When newspapers find themselves increasingly reliant on the largesse of the UK’s now-largest advertiser, can they be trusted to question robustly and independently the approach the Government has taken?
As Laura Perrins pointed out last week, the media rarely ask any tough questions. Pretty much every question they put is, why didn’t you lock down earlier, and why didn’t you lock down harder? Why didn’t you enact more draconian measures sooner?
Manning Gottlieb, which as of December had received £172million from government contracts, unsurprisingly backs official policy to the hilt, invoking a stridency and certainty of language in a propaganda message dissonant with the suffering and huge collateral damage of lockdown this last year:
‘In a stark reversal of a trend which has developed in years past, support for government intervention has been universal. With mandated movement, mass limitation of freedom and social interaction, Brits have understood the importance of stability in uncertain times. Recognition for our services (NHS and police) has been propelled to the forefront of our mindsets and societal bonds have been strengthened.’
It should be the task of the mainstream media to question such narratives, probing assertions of universal assent and demanding answers to long overdue questions. But when newspapers and other media sources are increasingly reliant on advertising revenues from the companies making such statements, how ready will they be to do that? Many will be reluctant to bite the hand that feeds them. Is this the reason why they are not pressing the government daily on the catastrophic costs and unintended consequences of enacted measures?
In the absence of such challenging questions, a stifling atmosphere of uniformity has become the standard of the British media. It has been left to sites such as The Conservative Woman and Lockdown Sceptics to pose questions that the media class, compromised by their increasing dependence on government funds, find themselves unable to ask.
It is nothing new that the media has a symbiotic relationship with Government. For journalists it’s their need for access to information and promises of scoops; for the politicians it’s their need for the platform to promote their policies or their personal profiles. But now the balance has changed.

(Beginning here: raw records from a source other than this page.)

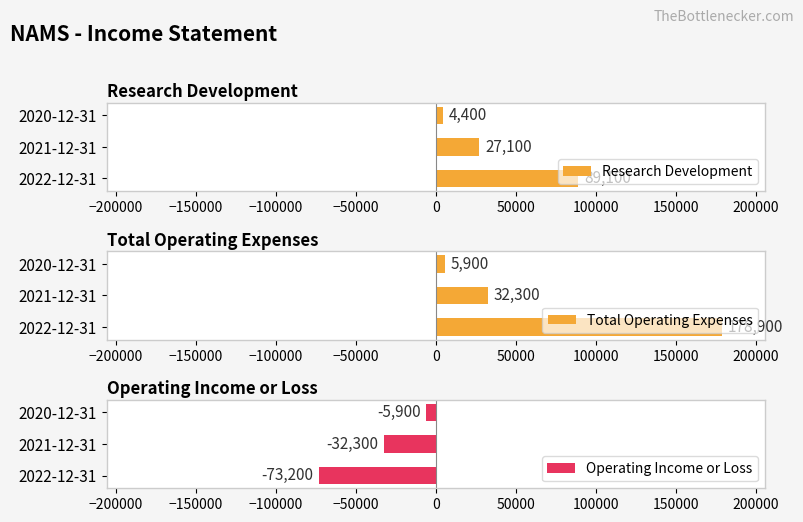

Reading left to right, extract all data points from this chart.

Research Development: 89100	27100	4400
Total Operating Expenses: 178900	32300	5900
Operating Income or Loss: -73200	-32300	-5900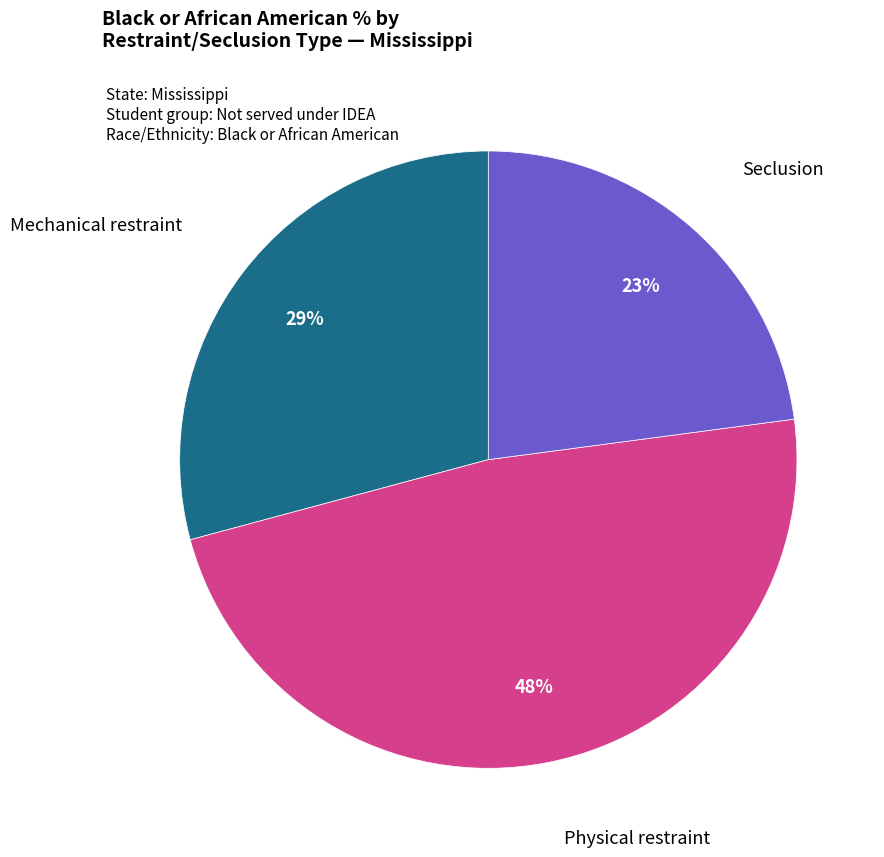

Rank the categories by value from lowest to highest.

Seclusion, Mechanical restraint, Physical restraint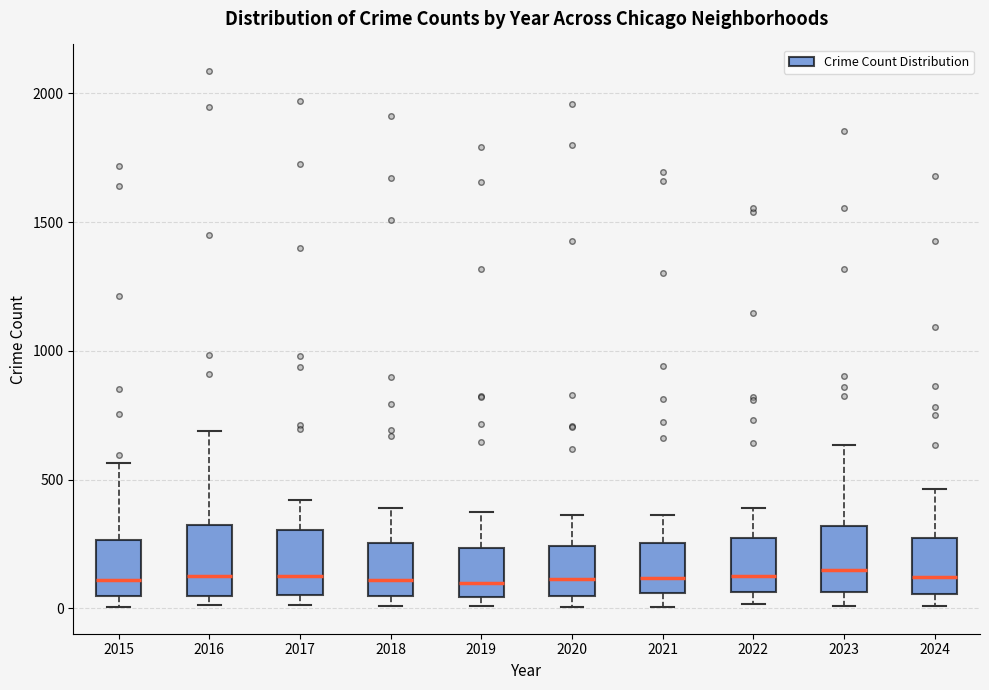

Where does the median line of the box at x = 2018 sit on the y-axis? The values are not printed on the chart, so give them approximately, as read against the axis.

100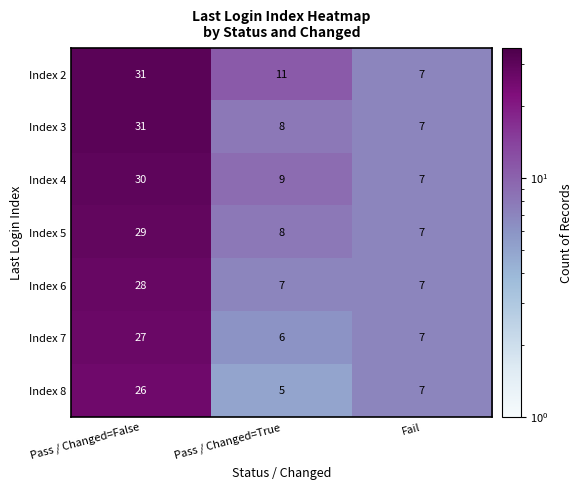

Which series changed the most between Pass / Changed=False and Pass / Changed=True?

Index 3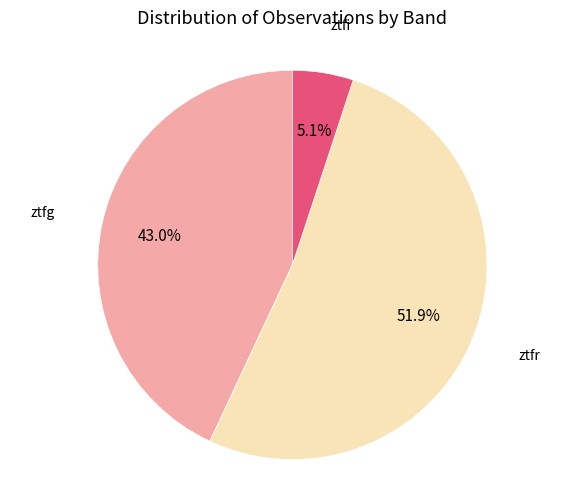

Does any single category account for the majority?

Yes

With the Government increasingly becoming the editors’ paymaster, paying to push their policies, where is the quid pro quo? What chance of these newspapers raising and ruthlessly pursuing the questions so urgently in need of asking, or indeed, of running a campaign against lockdown for example? A lot less likely is my guess.
(1) Public Health England’s publicly-released spending data has not been updated since March 2020, meaning that the figure for the rest of 2020 is likely to be far higher.